Le reportage de Marie-Ève Trudel

Apprendre à gérer son stress c'est souvent difficile, alors imaginez ce que ça représente pour un enfant atteint d'un trouble du langage.

L'Association québécoise de la dysphasie met d'ailleurs tout en oeuvre pour aider ces enfants et leurs familles à mieux contrôler les effets de l'anxiété. 

Pour y arriver, il est important que les parents s'impliquent et que l'enfant garde confiance en lui, selon la neuropsychologue, Marie-Pier Lefebvre.

« Quand l'enfant arrive pour s'exprimer, il cherche ses mots, explique-t-elle. S'il est en relation avec quelqu'un qui n'a pas nécessairement de patience, qui n'a pas de tolérance, ça se peut qu'il vive ça comme un échec de ne pas arriver à se faire comprendre. »

C'est le cas d'Hugo, âgé de 6 ans.

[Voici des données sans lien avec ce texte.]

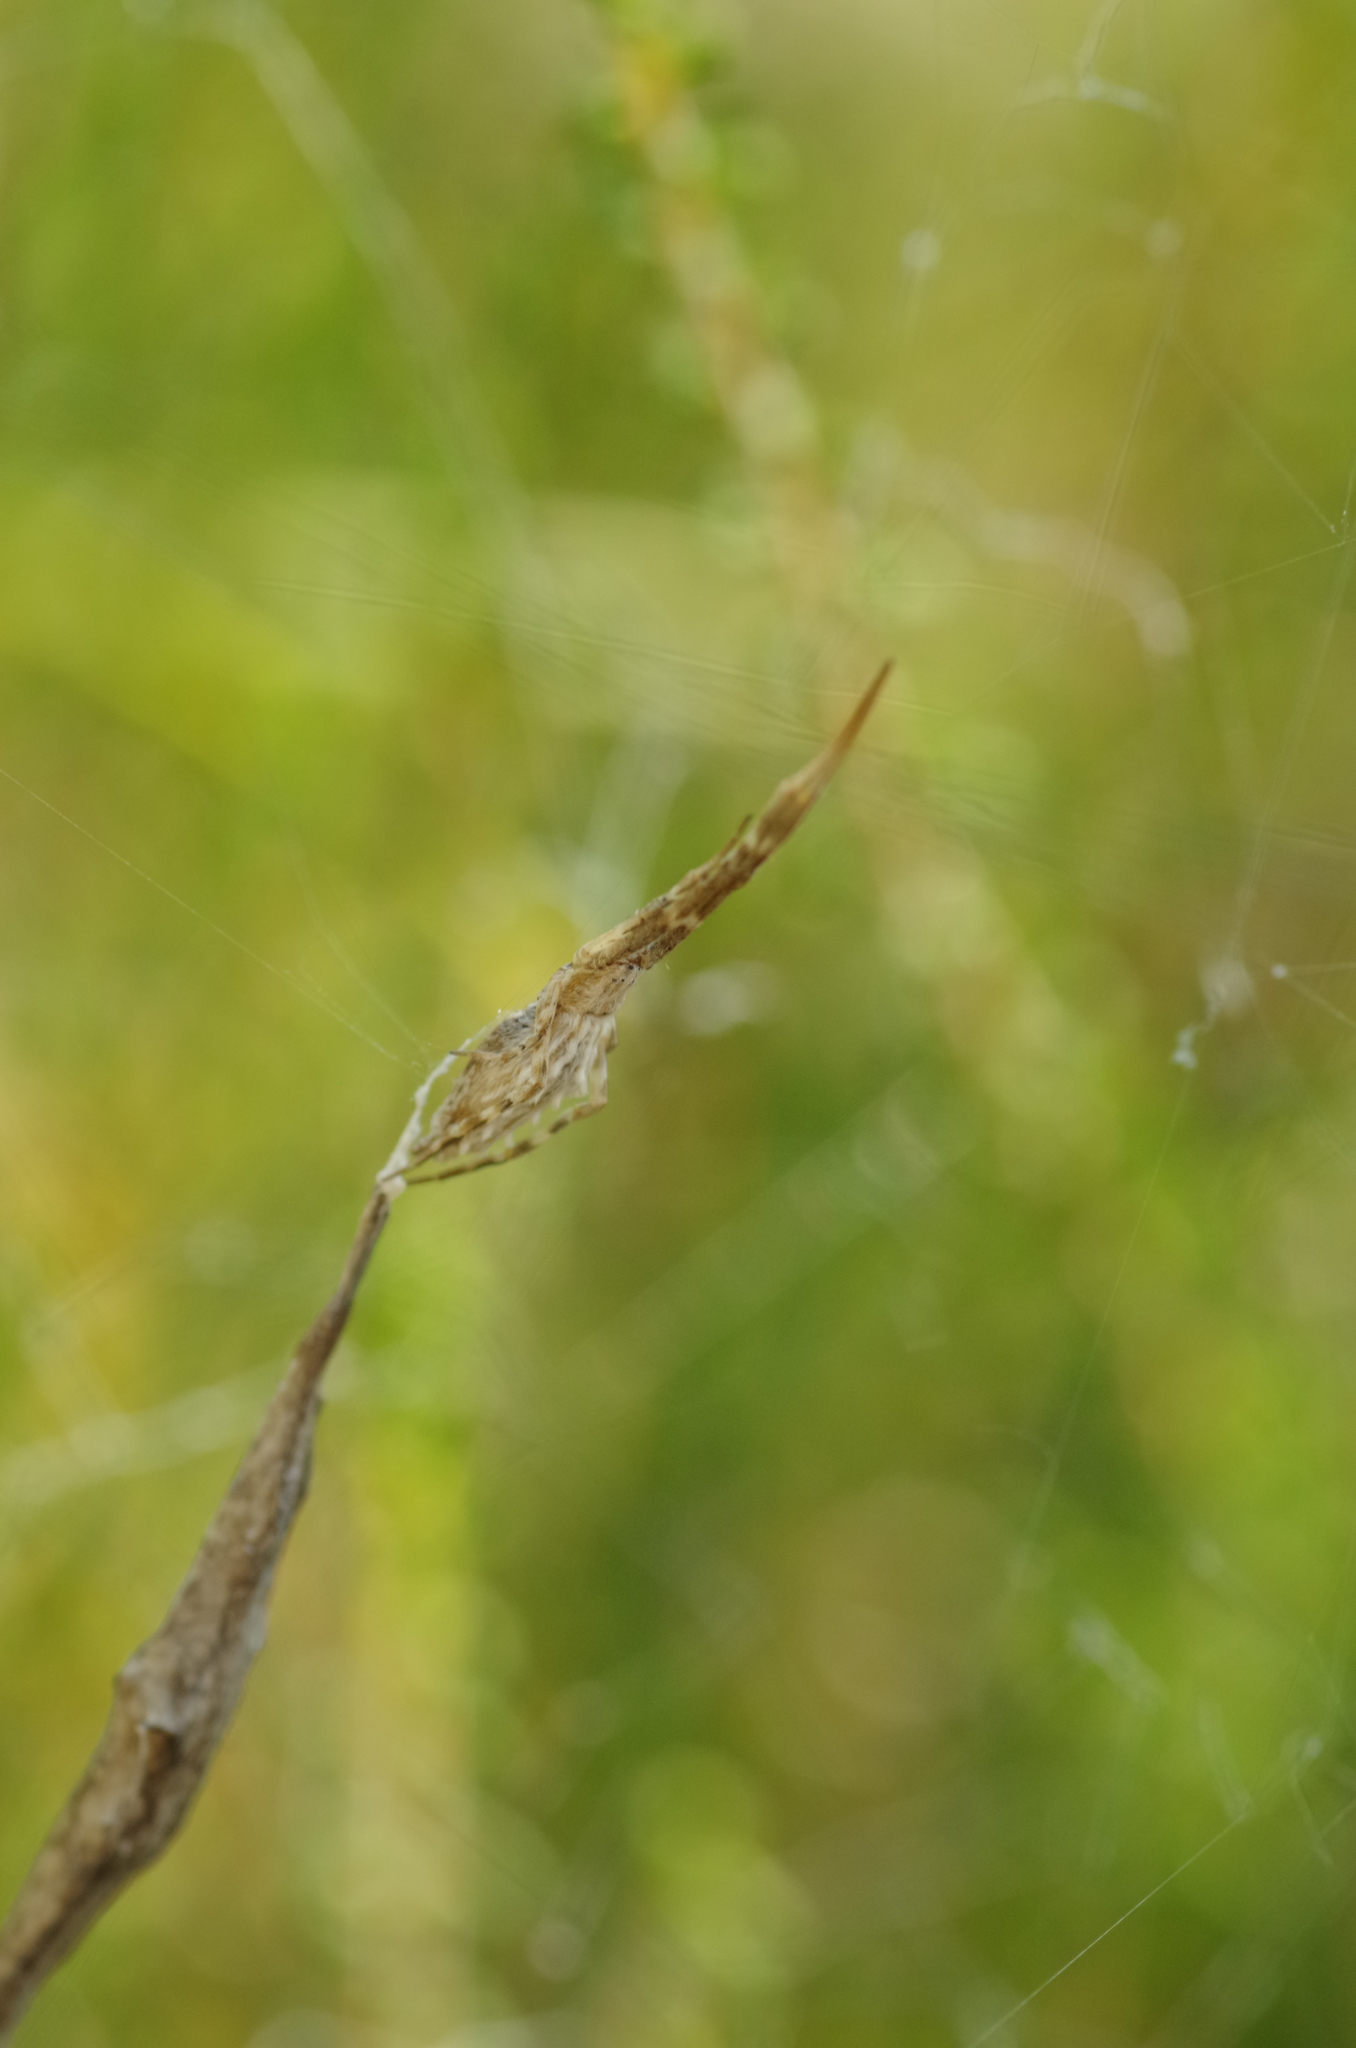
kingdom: Animalia
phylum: Arthropoda
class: Arachnida
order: Araneae
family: Uloboridae
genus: Uloborus
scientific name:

Il se sent triste lorsqu'il ne parvient pas à se faire comprendre des autres.

Sa mère Maude Poirier admet qu'elle a eu de la difficulté à accepter la dysphasie de son fils. « C'est difficile à accepter comme parent. La famille doit apprendre à composer avec le stress de son enfant, savoir comment l'aider, comme l'outiller. Une des premières stratégies c'est d'abord de comprendre le stress. »

L'Association québécoise de la dysphasie organise une conférence à ce sujet le 3 février prochain à 19h au Centre d'éducation populaire Pointe-du-Lac.

L'événement ouvert à tous aura pour thème: « comment gérer son stress ».